Laura: THEY DID THAT™. They really did the whole damn thing. I already mentioned it in the Character Development section of this review but it’s f*cking slick (ha!) how they chiseled Eyepatch Morty back into the main storyline. We still don’t know much about him, his upbringing, his motives, or much else, but I am positive we are going to find out, most likely in the season finale. Whew. I am most excited to see how they unravel his dynamic with his Rick, whoever he was. I love a good backstory and since we haven’t really had much of one with C-137 Rick (aside from the fabricated one in “Rickshank”), maybe this will be what we need to get one. Maybe their paths cross more than we think. Only time will tell. That should be it from mythology, though the Citadel has been shown once more, in a very different way since Rick completely obliterated it. I guess it’s nice to see that they rebuilt it? Or, at least they tried to...hehe.

Milo: The ending of course is the biggest gamechanger and the Evil Morty being brought back into the fray really sets things up going forward. It feels like too good of an opportunity not to spend more time with him in the future, but now that he’s in place and in a position of power at the Citadel, all has set the stage for an exciting return. The Rickhurian Mortydate seems only to hint at a Manchurian Candidate parody, and given that is all about political corruption, it’ll be interesting to see what happens there. Maybe we’ll see more parodies of real-world politics, perhaps? There’s plenty of material for Rick and Morty to draw from, to say the least…

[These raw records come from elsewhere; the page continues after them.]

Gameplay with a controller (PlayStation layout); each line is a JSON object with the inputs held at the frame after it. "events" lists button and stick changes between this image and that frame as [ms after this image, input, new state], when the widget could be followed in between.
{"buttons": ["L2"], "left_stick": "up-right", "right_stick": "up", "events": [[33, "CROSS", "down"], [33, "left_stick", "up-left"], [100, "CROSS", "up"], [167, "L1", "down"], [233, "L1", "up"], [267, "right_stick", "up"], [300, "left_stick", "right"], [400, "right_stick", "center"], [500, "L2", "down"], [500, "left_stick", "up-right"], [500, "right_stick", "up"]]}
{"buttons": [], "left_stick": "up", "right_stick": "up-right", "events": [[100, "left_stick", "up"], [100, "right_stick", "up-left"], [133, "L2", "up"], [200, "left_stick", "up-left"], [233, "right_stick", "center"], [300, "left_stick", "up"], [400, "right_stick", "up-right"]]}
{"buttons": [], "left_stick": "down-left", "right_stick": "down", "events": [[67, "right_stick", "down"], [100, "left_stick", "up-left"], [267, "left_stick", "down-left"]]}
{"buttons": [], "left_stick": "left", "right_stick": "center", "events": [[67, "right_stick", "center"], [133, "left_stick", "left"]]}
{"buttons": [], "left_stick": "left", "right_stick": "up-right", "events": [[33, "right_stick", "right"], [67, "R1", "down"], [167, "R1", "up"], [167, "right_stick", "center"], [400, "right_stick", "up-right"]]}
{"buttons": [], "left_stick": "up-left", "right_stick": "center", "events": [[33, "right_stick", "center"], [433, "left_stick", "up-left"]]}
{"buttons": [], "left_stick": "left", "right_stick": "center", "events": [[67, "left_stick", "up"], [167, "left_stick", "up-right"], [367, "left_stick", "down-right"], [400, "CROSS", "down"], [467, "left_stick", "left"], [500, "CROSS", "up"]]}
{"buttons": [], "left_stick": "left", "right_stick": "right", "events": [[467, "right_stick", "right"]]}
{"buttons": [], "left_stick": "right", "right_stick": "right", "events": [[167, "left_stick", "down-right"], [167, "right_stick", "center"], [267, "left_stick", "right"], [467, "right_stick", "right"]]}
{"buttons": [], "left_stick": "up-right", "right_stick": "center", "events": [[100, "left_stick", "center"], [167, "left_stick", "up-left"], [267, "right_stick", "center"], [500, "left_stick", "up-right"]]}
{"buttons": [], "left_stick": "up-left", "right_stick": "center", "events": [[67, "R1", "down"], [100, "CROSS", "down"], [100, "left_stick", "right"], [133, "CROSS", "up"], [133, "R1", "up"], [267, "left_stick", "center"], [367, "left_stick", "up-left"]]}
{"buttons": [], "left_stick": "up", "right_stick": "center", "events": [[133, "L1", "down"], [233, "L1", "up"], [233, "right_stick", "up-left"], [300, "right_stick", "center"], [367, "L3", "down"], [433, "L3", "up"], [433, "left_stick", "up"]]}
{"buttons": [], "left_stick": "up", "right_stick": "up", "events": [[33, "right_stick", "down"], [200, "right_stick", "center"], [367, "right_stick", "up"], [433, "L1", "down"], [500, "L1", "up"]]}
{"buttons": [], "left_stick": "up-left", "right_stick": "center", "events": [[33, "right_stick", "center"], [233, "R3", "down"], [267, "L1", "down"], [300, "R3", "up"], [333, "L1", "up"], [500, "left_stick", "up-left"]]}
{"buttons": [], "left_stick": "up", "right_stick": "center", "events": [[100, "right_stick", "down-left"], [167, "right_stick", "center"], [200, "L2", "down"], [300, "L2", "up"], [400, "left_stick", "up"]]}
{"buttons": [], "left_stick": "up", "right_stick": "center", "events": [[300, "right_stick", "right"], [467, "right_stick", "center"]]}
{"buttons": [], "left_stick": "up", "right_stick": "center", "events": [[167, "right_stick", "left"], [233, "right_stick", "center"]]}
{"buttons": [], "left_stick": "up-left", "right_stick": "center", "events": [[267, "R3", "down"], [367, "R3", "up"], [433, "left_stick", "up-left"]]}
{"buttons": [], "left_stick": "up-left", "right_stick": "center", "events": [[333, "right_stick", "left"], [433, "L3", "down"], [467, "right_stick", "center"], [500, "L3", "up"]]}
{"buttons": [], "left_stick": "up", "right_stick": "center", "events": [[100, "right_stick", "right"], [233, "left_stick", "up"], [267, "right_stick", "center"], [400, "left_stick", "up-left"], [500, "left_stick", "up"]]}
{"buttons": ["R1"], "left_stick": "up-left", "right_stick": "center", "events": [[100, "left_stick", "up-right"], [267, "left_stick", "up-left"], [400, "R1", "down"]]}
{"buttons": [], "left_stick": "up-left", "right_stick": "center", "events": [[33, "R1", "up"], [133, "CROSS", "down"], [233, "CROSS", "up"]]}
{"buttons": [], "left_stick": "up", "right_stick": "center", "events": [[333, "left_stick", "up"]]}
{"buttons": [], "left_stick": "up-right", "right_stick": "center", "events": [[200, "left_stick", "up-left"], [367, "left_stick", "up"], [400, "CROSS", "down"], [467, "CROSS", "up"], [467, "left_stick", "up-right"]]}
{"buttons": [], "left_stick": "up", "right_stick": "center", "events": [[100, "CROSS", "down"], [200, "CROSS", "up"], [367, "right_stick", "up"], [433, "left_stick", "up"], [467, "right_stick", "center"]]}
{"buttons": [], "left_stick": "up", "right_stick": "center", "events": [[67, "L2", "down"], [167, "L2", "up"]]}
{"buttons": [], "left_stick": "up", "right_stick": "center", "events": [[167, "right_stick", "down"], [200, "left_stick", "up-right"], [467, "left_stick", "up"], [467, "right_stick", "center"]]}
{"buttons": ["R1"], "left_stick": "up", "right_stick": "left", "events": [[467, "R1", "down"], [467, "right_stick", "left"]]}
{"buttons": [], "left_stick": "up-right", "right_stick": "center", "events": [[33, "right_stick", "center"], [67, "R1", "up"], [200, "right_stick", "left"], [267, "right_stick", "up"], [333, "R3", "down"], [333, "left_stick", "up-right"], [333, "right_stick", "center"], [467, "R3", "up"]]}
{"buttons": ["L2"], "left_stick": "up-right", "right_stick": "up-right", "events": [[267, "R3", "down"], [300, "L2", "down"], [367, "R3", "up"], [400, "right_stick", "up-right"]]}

Luca: This is definitely the best example, probably in the entire series, of an episode of Rick and Morty that actually follows the continuity. Evil Morty becoming President of The Citadel is obviously a big deal and something that the show will surely address in the coming episodes.

What comes next

Louis: Morty’s Mind Blowers! I’m glad they’re not doing Interdimensional Cable 3, given how disjointed and clunky the sequel was (despite the continued hilarity of the actual segments), and this idea of reliving Morty’s worst memories seems like a clever workaround to tell a similar kind of story. The concept reminds me of Community’s “Paradigms of Human Memory” in that it’s a blank canvas to hint at all sorts of adventures that have taken place off-screen, and given how fun that episode ended up being, I’m hoping this one will hit the mark. I mean, it’s Rick & Morty.

Laura: “We’re doing this instead of Interdimensional Cable”. Ahahahaha. Genius. I can’t wait for this one. Really. I can’t wait. Give it to me right now.

Luca: So, no more Interdimensional Cable, it’s time for Morty to face TEH TRUTH. It’s probably another episode with a non-linear structure of different stories glued together, and Harmon has shown in the past that he’s very good at this, so yeah, looking like another good one coming up (which is not very unusual for this show, I might add).